After each section, Metze repeats the same line: all highly ritualized, all moral without regard to innocence.
Then he turns to Texas. The Texas Code of Criminal Procedure lays out exactly when an execution happens, where, how, who is in the room, and what happens to the body afterward. There are 146 separate crimes that can carry a death sentence. The script, he argues, is ceremonial. When New York moved executions behind prison walls in 1830, and California followed in 1858, it was not because the country was getting more humane. It was because the electric chair and the gas chamber would have spoiled the show. The ritual continued. The audience was narrowed.
Metze's point is not that Texans are barbarians. It is that every sacrificing society in history believed itself moral, and that the modern American who watches the audience cheer Governor Rick Perry's execution count on a 2011 debate stage is participating in something very old.
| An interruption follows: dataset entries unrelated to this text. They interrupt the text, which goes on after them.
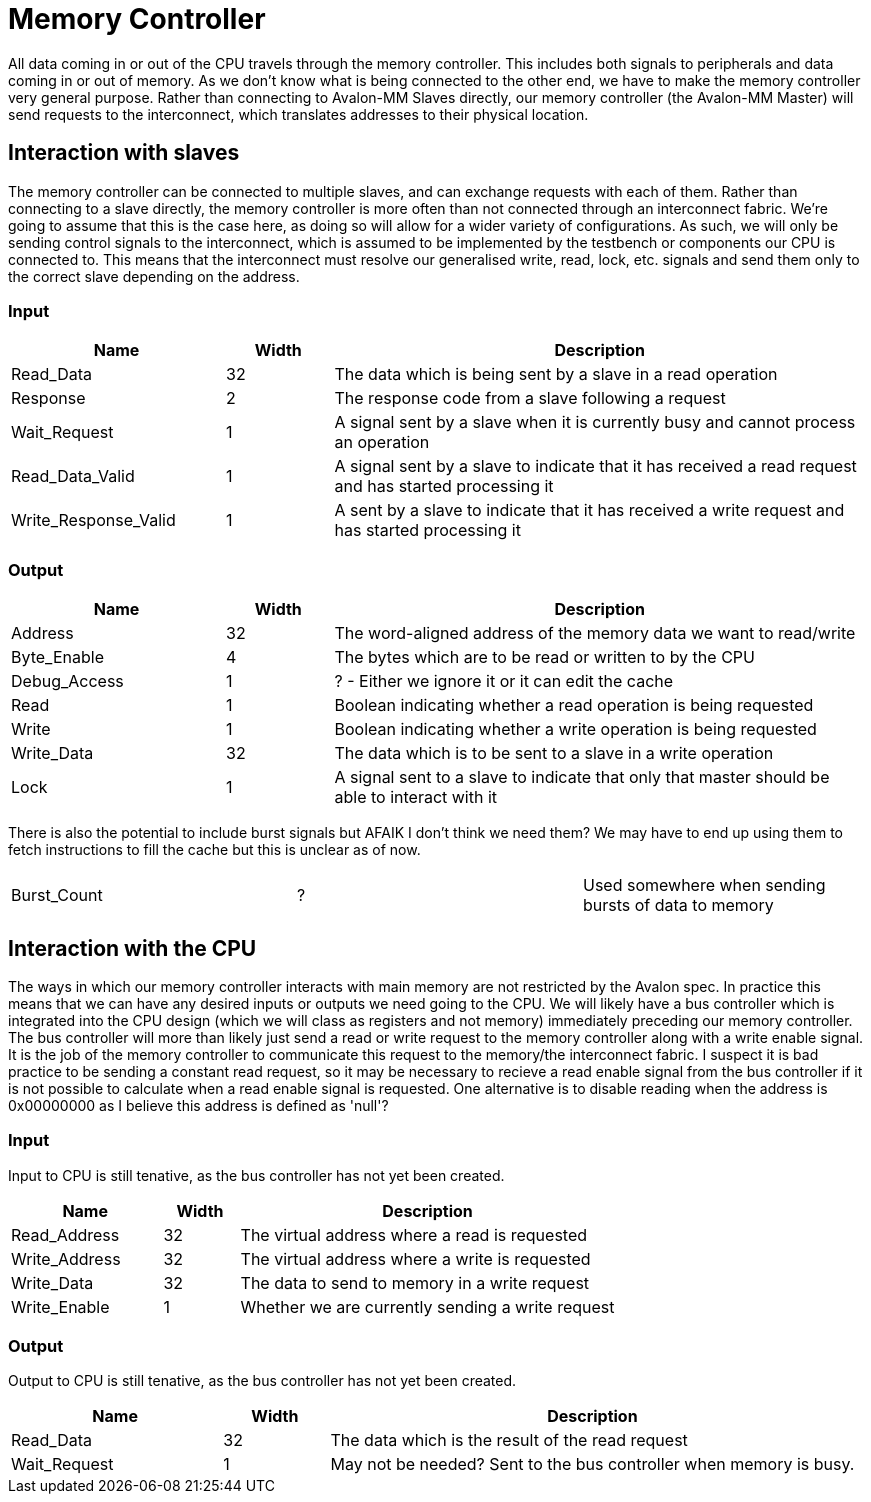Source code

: = Memory Controller

All data coming in or out of the CPU travels through the memory controller.
This includes both signals to peripherals and data coming in or out of memory.
As we don't know what is being connected to the other end, we have to make the memory controller very general purpose.
Rather than connecting to Avalon-MM Slaves directly, our memory controller (the Avalon-MM Master) will send requests to the interconnect, which translates addresses to their physical location.

== Interaction with slaves

The memory controller can be connected to multiple slaves, and can exchange requests with each of them.
Rather than connecting to a slave directly, the memory controller is more often than not connected through an interconnect fabric.
We're going to assume that this is the case here, as doing so will allow for a wider variety of configurations.
As such, we will only be sending control signals to the interconnect, which is assumed to be implemented by the testbench or components our CPU is connected to.
This means that the interconnect must resolve our generalised write, read, lock, etc. signals and send them only to the correct slave depending on the address.

=== Input

[cols="2,1,5",options="header"]
|=======================================================================================================================================
| Name                 | Width | Description                                                                                            
| Read_Data            |    32 | The data which is being sent by a slave in a read operation                                            
| Response             |     2 | The response code from a slave following a request                                                     
| Wait_Request         |     1 | A signal sent by a slave when it is currently busy and cannot process an operation                     
| Read_Data_Valid      |     1 | A signal sent by a slave to indicate that it has received a read request and has started processing it 
| Write_Response_Valid |     1 | A sent by a slave to indicate that it has received a write request and has started processing it       
|=======================================================================================================================================

=== Output

[cols="2,1,5",options="header"]
|======================================================================================================================
| Name         | Width | Description                                                                                   
| Address      |    32 | The word-aligned address of the memory data we want to read/write                             
| Byte_Enable  |     4 | The bytes which are to be read or written to by the CPU                                       
| Debug_Access |     1 | ? - Either we ignore it or it can edit the cache                                              
| Read         |     1 | Boolean indicating whether a read operation is being requested                                
| Write        |     1 | Boolean indicating whether a write operation is being requested                               
| Write_Data   |    32 | The data which is to be sent to a slave in a write operation                                  
| Lock         |     1 | A signal sent to a slave to indicate that only that master should be able to interact with it 
|======================================================================================================================

There is also the potential to include burst signals but AFAIK I don't think we need them?
We may have to end up using them to fetch instructions to fill the cache but this is unclear as of now.
|========================================================================
| Burst_Count | ? | Used somewhere when sending bursts of data to memory 
|========================================================================

== Interaction with the CPU

The ways in which our memory controller interacts with main memory are not restricted by the Avalon spec.
In practice this means that we can have any desired inputs or outputs we need going to the CPU.
We will likely have a bus controller which is integrated into the CPU design (which we will class as registers and not memory) immediately preceding our memory controller.
The bus controller will more than likely just send a read or write request to the memory controller along with a write enable signal. It is the job of the memory controller to communicate this request to the memory/the interconnect fabric.
I suspect it is bad practice to be sending a constant read request, so it may be necessary to recieve a read enable signal from the bus controller if it is not possible to calculate when a read enable signal is requested. One alternative is to disable reading when the address is 0x00000000 as I believe this address is defined as 'null'?

=== Input
Input to CPU is still tenative, as the bus controller has not yet been created.
[cols="2,1,5",options="header"]
|=========================================================================
| Name          | Width | Description
| Read_Address  | 32    | The virtual address where a read is requested
| Write_Address | 32    | The virtual address where a write is requested
| Write_Data    | 32    | The data to send to memory in a write request
| Write_Enable  | 1     | Whether we are currently sending a write request
|=========================================================================

=== Output
Output to CPU is still tenative, as the bus controller has not yet been created.
[cols="2,1,5",options="header"]
|==========================================================================================
| Name         | Width | Description
| Read_Data    | 32    | The data which is the result of the read request
| Wait_Request | 1     | May not be needed? Sent to the bus controller when memory is busy.
|==========================================================================================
The death penalty in America is still alive. Texas has executed more than 600 people since 1976. Professor Metze, who spent his career defending people facing execution, calls the modern death penalty 'human sacrifice by a different name.'
His point is that every culture in history has had a category of people it agrees can be killed, and the ritual of killing them is always justified the same way: they did something terrible, the community needs to balance the books, the state or the gods require it. He says we tell ourselves we're past that, that our system is modern and careful, full of appeals and procedures. But what we actually do is the same thing humans have been doing for thousands of years. The procedures are decoration. The thing underneath is unchanged.